RECORD SET:
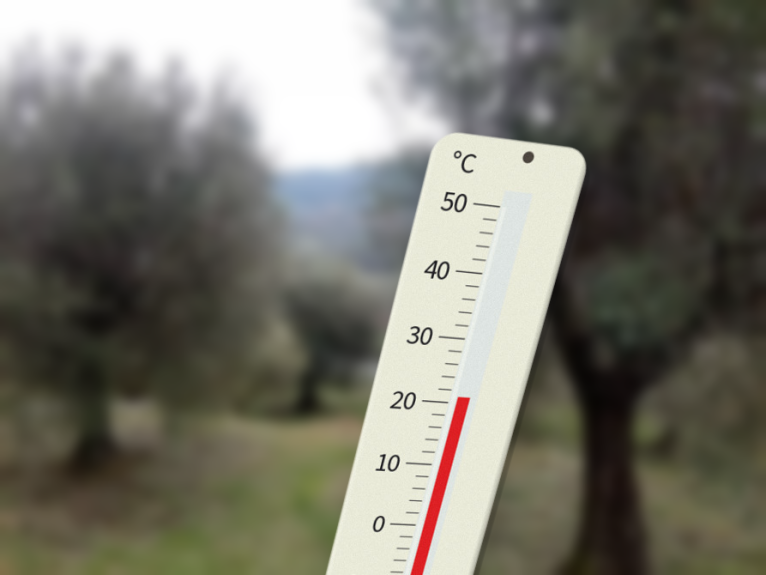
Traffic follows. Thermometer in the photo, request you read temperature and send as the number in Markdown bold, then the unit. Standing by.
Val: **21** °C
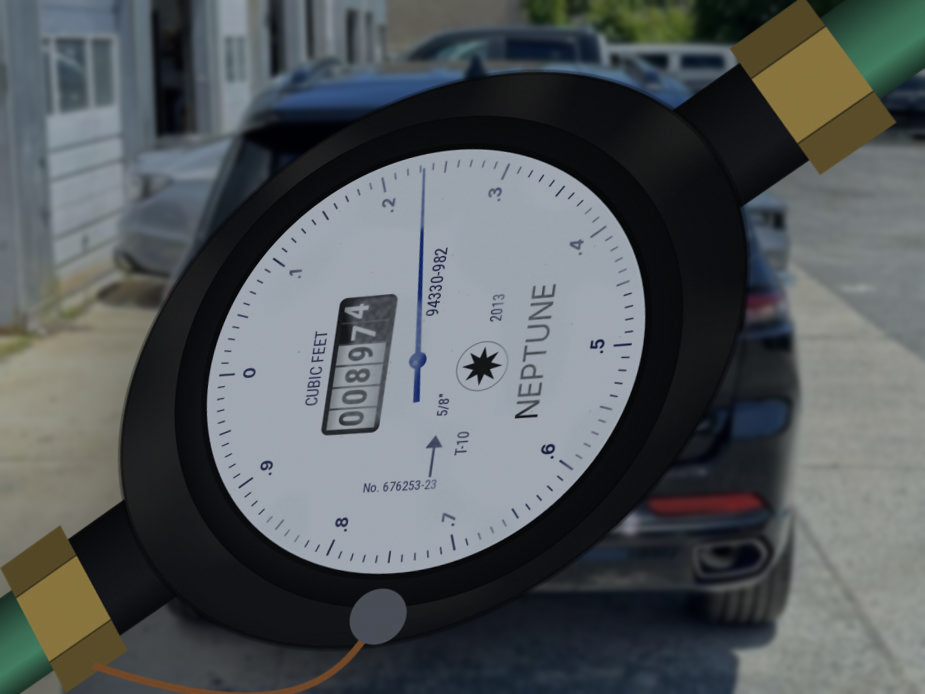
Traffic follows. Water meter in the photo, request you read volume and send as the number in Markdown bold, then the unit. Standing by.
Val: **8974.23** ft³
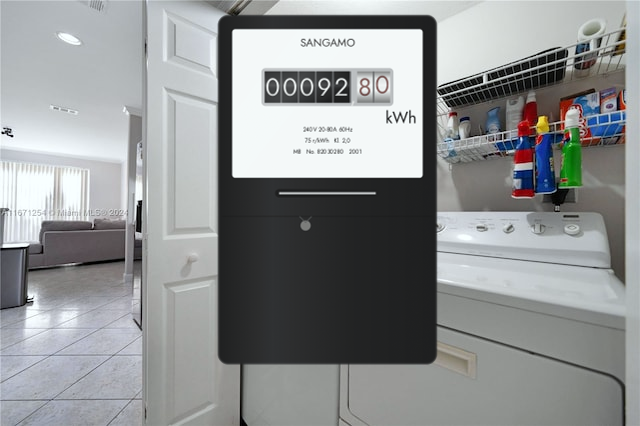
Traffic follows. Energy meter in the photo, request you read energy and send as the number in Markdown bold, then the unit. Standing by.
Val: **92.80** kWh
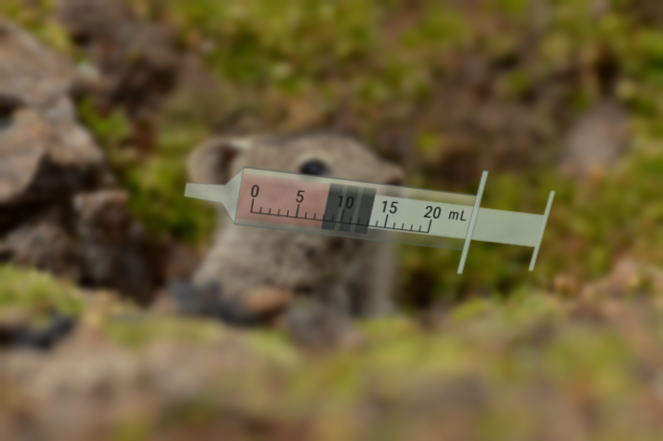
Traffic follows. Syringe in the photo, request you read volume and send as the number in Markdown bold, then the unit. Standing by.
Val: **8** mL
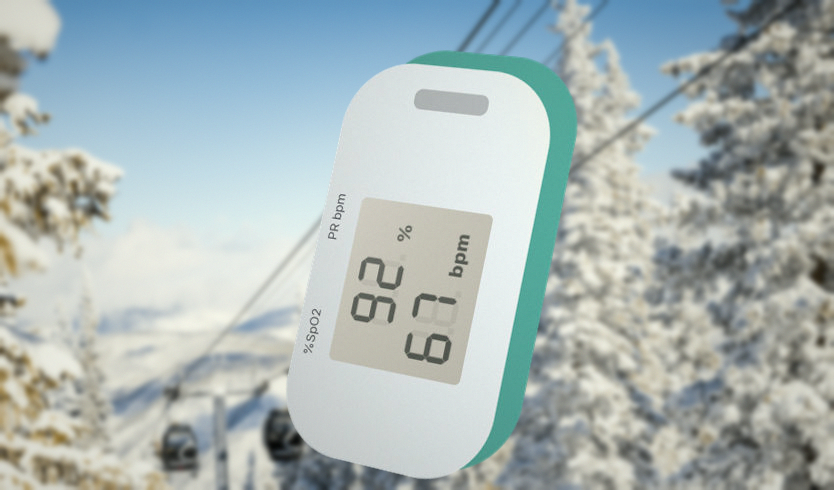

WHAT TO PRODUCE: In all of the lines above, swap "in the photo" for "in the picture" and keep everything else unchanged. Leave the pictures out of your answer.

SOLVED PROBLEM:
Traffic follows. Thermometer in the picture, request you read temperature and send as the number in Markdown bold, then the unit. Standing by.
Val: **21** °C
Traffic follows. Water meter in the picture, request you read volume and send as the number in Markdown bold, then the unit. Standing by.
Val: **8974.23** ft³
Traffic follows. Energy meter in the picture, request you read energy and send as the number in Markdown bold, then the unit. Standing by.
Val: **92.80** kWh
Traffic follows. Syringe in the picture, request you read volume and send as the number in Markdown bold, then the unit. Standing by.
Val: **8** mL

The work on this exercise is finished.